───── Data in this exercise
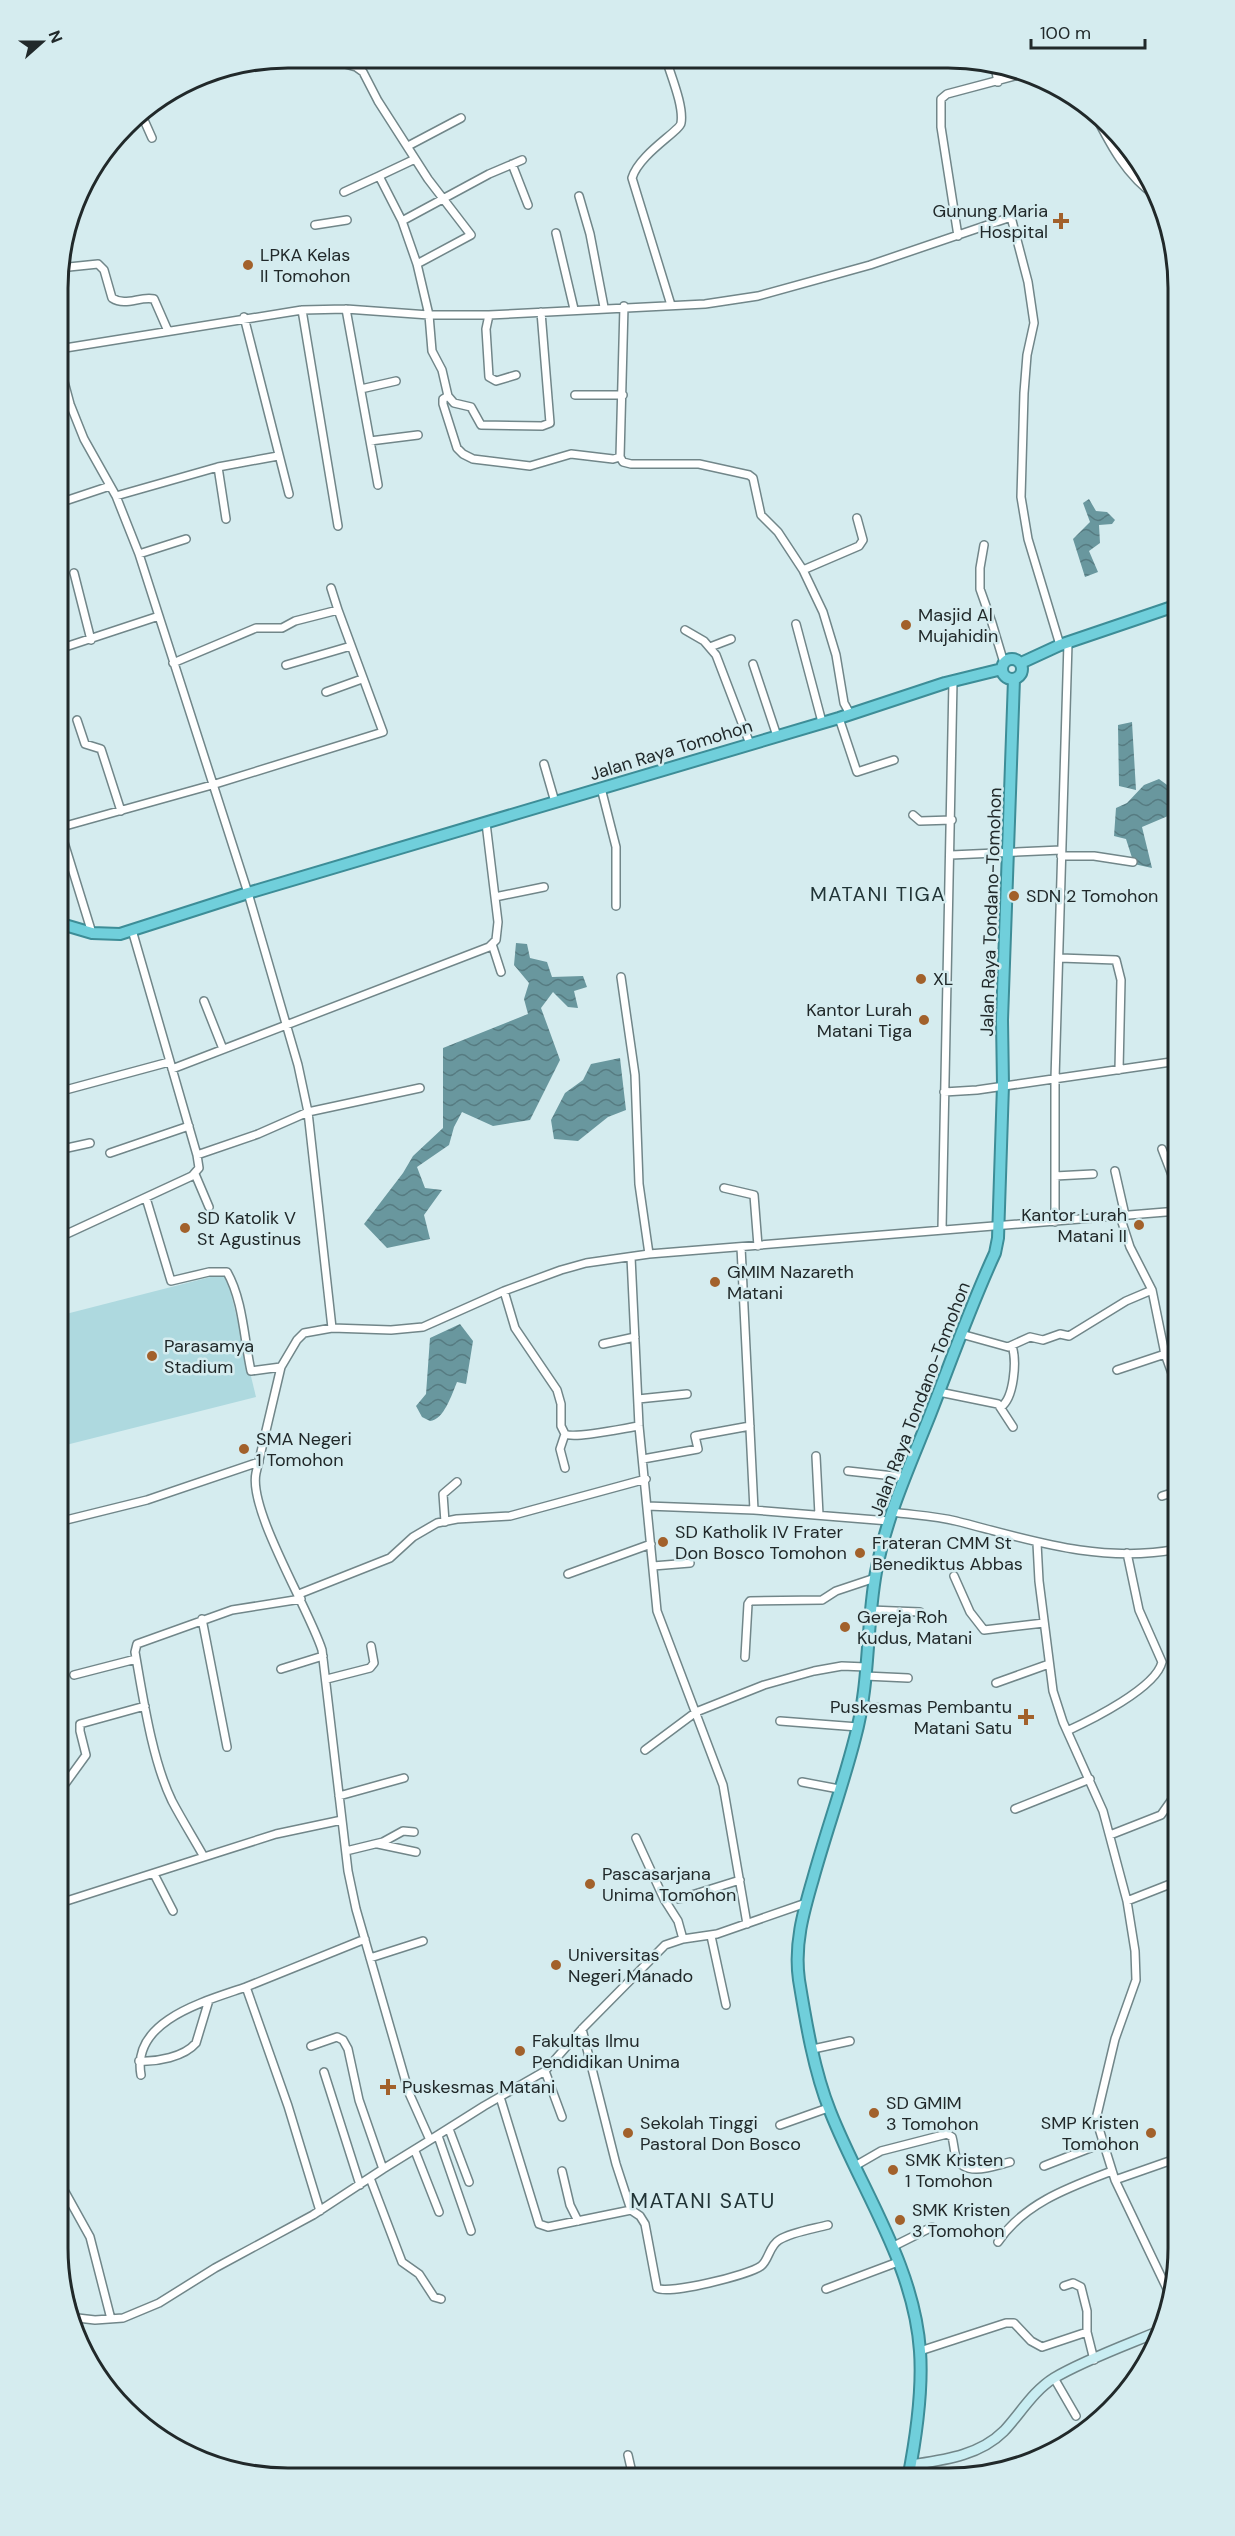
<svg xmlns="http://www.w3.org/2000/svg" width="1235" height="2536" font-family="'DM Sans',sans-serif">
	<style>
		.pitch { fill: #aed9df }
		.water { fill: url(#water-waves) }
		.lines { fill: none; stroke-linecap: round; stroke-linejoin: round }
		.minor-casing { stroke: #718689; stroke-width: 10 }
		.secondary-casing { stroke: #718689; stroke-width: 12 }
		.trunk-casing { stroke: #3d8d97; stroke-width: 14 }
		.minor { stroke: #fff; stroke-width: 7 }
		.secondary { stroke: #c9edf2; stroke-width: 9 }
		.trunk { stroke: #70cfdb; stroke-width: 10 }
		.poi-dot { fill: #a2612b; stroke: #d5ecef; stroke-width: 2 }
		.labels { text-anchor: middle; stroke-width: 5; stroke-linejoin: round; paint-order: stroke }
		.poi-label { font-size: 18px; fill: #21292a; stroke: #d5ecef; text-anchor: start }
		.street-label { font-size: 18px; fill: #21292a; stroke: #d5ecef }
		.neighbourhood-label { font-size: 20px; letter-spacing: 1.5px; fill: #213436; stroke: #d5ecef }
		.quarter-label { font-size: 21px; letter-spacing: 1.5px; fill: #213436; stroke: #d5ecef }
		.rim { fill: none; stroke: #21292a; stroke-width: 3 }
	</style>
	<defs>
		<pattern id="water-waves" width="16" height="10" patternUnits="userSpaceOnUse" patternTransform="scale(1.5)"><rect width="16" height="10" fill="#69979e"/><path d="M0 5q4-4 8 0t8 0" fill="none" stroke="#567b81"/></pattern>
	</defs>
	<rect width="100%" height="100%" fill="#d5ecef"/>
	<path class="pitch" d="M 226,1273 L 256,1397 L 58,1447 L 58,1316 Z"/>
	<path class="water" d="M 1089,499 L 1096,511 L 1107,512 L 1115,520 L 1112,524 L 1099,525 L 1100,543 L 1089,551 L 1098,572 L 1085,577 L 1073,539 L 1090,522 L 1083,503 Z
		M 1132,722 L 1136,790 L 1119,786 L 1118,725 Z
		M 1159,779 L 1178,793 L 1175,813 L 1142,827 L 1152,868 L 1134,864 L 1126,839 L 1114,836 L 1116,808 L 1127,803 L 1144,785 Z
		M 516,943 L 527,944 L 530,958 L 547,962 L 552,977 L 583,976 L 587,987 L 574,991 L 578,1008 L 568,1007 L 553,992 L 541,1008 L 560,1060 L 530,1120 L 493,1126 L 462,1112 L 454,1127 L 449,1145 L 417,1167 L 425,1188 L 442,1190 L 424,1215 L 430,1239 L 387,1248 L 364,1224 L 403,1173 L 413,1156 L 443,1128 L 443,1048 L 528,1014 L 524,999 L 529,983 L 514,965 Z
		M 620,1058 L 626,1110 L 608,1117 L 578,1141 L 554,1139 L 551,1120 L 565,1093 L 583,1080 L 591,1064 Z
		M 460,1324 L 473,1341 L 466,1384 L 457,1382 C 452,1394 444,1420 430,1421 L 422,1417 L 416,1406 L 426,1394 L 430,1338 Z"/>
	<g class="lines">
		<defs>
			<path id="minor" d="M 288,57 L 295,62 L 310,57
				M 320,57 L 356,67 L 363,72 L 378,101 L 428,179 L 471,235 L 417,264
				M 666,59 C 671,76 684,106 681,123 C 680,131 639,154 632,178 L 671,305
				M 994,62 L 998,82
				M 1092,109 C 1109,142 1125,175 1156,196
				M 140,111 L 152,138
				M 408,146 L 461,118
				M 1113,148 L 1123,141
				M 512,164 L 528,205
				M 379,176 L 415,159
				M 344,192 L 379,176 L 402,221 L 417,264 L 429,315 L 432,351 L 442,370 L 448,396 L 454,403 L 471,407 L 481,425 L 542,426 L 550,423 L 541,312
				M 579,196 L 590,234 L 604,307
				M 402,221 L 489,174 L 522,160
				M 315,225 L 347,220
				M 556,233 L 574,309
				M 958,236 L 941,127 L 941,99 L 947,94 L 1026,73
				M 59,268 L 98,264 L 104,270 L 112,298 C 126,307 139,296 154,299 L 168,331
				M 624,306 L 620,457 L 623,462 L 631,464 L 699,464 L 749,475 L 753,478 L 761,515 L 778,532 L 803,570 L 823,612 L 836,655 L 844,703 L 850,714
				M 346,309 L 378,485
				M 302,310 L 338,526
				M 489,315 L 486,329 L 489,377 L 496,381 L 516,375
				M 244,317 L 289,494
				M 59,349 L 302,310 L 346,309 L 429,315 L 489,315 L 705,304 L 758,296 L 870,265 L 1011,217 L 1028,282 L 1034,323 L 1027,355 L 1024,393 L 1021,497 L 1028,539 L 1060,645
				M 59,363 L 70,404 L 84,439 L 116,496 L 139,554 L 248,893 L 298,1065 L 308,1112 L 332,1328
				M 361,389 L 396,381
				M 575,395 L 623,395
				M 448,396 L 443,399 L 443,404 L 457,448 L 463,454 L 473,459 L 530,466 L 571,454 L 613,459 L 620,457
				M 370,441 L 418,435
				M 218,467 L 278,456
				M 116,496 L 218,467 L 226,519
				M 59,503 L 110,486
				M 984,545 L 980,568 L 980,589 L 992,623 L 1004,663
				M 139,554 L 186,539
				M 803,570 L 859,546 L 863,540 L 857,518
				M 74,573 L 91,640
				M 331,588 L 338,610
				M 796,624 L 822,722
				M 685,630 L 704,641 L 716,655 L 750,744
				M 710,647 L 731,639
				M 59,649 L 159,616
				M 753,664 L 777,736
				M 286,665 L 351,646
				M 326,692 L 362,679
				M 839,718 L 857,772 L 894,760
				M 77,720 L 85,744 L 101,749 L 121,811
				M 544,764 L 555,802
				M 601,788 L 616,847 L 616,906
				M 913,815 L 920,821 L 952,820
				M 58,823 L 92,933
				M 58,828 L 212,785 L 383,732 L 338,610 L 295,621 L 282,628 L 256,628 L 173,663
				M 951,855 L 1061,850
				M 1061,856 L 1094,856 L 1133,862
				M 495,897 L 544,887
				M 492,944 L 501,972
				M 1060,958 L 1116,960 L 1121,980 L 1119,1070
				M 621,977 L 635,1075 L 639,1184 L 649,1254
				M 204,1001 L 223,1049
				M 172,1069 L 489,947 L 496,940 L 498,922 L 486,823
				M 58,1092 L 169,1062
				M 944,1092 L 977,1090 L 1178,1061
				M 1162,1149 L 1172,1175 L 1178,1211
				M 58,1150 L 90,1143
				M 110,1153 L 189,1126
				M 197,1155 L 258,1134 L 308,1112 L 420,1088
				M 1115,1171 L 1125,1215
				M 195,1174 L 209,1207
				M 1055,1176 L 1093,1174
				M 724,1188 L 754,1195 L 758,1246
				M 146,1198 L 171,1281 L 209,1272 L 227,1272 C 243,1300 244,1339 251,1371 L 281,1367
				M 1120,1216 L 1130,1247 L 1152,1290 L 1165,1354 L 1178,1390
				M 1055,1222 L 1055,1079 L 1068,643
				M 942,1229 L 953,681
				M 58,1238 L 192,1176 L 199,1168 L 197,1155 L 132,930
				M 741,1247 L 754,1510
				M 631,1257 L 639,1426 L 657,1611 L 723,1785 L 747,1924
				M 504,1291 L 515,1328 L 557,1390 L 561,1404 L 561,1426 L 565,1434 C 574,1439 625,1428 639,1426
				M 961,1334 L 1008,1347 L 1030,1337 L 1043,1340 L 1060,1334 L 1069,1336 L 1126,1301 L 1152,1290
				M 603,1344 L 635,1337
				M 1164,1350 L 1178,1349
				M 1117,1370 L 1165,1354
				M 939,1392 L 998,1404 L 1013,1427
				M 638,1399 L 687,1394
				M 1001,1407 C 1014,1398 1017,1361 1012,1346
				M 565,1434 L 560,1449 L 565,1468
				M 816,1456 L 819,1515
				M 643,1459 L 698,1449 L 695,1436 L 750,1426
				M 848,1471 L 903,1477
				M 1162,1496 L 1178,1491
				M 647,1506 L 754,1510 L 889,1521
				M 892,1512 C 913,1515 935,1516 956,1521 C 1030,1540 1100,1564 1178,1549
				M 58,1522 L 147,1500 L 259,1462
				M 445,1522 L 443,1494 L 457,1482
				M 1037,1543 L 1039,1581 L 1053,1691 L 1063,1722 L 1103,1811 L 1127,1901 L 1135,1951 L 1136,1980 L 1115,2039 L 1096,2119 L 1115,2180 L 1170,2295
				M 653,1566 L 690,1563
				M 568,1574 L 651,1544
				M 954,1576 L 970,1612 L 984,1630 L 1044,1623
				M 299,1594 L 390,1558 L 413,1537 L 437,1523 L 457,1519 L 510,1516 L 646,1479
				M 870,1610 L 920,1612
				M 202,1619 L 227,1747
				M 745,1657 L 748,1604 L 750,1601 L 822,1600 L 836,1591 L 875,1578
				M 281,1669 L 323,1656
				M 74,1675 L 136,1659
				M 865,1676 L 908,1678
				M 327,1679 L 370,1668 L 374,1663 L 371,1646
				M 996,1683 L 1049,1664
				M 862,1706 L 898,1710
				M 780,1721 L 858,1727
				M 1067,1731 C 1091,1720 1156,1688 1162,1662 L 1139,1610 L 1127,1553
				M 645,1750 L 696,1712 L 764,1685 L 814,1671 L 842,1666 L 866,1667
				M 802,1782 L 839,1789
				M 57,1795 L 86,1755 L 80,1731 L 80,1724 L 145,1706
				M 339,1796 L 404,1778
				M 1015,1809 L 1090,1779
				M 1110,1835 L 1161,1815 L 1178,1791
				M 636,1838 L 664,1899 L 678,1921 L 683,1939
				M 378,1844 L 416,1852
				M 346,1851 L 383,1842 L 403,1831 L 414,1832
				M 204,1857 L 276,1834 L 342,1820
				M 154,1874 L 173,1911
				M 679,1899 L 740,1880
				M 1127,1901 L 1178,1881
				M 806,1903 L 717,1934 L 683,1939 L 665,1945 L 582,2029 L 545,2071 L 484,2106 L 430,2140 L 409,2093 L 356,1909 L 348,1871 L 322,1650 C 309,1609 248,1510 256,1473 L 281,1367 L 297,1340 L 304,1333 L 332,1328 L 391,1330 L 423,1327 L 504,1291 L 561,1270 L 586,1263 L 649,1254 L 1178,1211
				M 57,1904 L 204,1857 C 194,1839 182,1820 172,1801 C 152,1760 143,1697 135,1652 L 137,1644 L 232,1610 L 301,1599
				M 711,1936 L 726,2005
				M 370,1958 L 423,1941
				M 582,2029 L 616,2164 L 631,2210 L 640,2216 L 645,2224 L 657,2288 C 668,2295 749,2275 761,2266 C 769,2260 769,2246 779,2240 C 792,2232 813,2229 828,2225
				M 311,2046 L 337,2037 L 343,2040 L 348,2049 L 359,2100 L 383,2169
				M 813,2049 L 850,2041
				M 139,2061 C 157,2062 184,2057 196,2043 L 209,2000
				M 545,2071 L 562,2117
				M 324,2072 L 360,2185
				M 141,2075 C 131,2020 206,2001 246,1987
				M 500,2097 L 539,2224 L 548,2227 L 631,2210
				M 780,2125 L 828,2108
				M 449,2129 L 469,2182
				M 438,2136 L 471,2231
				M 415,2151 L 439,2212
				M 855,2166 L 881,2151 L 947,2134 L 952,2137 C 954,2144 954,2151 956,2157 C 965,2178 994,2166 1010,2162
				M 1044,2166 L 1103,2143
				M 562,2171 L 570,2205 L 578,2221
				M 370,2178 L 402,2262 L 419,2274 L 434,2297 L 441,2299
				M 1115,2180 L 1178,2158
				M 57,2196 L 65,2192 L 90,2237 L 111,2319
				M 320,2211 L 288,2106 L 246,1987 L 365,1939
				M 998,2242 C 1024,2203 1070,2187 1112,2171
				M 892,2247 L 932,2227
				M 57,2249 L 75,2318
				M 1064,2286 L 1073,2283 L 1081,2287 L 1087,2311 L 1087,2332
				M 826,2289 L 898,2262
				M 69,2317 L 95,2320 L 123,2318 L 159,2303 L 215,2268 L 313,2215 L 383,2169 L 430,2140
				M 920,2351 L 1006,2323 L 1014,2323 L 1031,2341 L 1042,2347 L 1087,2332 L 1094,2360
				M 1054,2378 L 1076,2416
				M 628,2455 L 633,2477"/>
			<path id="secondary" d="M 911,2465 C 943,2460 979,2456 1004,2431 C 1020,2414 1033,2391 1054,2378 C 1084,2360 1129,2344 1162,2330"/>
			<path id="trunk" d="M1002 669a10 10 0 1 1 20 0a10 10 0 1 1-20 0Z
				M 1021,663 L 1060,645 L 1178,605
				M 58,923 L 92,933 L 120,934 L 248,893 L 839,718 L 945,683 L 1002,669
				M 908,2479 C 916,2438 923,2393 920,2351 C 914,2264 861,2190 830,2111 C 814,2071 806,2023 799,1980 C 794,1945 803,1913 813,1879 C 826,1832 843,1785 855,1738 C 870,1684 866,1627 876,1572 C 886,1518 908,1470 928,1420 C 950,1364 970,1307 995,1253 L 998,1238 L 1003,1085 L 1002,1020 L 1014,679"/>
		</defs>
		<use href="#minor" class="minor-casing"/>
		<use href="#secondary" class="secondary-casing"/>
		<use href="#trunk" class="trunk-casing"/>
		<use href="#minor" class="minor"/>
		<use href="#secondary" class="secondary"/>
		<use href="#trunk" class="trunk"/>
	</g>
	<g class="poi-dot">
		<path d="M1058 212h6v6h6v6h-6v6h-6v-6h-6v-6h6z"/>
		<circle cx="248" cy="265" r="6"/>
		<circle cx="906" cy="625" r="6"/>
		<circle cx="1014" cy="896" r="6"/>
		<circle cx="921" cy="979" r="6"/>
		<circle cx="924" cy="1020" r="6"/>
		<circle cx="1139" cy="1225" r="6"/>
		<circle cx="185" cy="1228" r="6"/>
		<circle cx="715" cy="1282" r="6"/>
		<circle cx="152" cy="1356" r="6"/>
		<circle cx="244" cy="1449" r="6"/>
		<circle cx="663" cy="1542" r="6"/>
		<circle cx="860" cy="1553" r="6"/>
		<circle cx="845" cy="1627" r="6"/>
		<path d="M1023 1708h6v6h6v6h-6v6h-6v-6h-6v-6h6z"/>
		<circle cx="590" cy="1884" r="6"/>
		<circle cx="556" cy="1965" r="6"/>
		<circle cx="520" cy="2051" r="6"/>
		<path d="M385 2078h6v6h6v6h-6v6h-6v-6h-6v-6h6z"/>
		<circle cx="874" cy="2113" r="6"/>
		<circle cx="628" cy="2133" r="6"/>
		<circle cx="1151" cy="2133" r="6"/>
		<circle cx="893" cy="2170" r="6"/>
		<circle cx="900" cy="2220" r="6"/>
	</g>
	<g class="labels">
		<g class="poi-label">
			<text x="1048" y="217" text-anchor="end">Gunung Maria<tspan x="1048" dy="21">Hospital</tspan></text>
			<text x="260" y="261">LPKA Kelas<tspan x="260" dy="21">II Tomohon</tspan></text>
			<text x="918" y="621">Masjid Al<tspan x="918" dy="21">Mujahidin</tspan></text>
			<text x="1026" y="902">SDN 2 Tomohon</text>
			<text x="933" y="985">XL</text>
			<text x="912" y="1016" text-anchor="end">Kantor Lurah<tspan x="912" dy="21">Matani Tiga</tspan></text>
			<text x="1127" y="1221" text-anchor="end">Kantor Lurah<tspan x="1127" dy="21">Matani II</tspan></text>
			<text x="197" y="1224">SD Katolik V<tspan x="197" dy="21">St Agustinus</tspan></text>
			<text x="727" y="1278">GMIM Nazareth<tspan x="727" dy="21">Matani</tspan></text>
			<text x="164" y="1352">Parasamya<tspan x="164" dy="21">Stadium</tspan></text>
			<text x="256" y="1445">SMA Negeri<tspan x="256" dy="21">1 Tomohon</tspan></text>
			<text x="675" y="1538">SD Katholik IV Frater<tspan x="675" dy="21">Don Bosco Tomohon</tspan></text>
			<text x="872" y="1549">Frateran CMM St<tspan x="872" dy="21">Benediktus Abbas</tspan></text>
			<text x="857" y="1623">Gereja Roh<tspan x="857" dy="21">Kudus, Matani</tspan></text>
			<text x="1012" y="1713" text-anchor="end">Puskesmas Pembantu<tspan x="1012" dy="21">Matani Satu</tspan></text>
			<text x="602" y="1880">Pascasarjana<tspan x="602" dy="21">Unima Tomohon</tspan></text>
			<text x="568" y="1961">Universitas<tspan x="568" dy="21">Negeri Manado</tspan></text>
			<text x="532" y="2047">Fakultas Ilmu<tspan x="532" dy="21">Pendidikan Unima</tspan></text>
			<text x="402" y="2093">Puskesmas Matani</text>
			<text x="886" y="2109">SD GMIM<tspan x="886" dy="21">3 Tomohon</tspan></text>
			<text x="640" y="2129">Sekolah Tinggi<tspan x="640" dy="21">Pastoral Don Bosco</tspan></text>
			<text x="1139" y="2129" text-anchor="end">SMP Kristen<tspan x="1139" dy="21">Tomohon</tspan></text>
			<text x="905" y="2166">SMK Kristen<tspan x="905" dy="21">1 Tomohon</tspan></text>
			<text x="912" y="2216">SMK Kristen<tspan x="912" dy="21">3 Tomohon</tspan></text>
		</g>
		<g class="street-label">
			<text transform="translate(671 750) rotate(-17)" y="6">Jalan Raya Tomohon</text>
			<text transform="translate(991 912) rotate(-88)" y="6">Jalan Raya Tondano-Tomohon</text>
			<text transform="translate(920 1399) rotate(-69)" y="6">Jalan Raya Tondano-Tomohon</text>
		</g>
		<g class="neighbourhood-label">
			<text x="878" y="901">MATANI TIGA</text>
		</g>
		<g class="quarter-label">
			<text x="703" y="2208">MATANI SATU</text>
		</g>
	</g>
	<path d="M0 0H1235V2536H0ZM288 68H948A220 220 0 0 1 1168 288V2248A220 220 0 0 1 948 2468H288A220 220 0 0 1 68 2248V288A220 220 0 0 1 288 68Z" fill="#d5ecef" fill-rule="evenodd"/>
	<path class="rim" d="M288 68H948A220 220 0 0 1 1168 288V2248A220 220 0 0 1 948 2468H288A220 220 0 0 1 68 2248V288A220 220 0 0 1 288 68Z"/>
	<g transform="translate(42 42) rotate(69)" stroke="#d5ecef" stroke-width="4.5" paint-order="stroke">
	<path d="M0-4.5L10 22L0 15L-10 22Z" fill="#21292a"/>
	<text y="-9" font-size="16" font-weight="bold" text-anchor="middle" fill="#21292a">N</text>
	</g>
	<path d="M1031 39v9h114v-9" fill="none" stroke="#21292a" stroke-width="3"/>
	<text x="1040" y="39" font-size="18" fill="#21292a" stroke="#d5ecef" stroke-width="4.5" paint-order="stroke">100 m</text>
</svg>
──────────
Requirement: Copy every line from the entries that contains the word "Tomohon".

Written response:
			<text x="260" y="261">LPKA Kelas<tspan x="260" dy="21">II Tomohon</tspan></text>
			<text x="1026" y="902">SDN 2 Tomohon</text>
			<text x="256" y="1445">SMA Negeri<tspan x="256" dy="21">1 Tomohon</tspan></text>
			<text x="675" y="1538">SD Katholik IV Frater<tspan x="675" dy="21">Don Bosco Tomohon</tspan></text>
			<text x="602" y="1880">Pascasarjana<tspan x="602" dy="21">Unima Tomohon</tspan></text>
			<text x="886" y="2109">SD GMIM<tspan x="886" dy="21">3 Tomohon</tspan></text>
			<text x="1139" y="2129" text-anchor="end">SMP Kristen<tspan x="1139" dy="21">Tomohon</tspan></text>
			<text x="905" y="2166">SMK Kristen<tspan x="905" dy="21">1 Tomohon</tspan></text>
			<text x="912" y="2216">SMK Kristen<tspan x="912" dy="21">3 Tomohon</tspan></text>
			<text transform="translate(671 750) rotate(-17)" y="6">Jalan Raya Tomohon</text>
			<text transform="translate(991 912) rotate(-88)" y="6">Jalan Raya Tondano-Tomohon</text>
			<text transform="translate(920 1399) rotate(-69)" y="6">Jalan Raya Tondano-Tomohon</text>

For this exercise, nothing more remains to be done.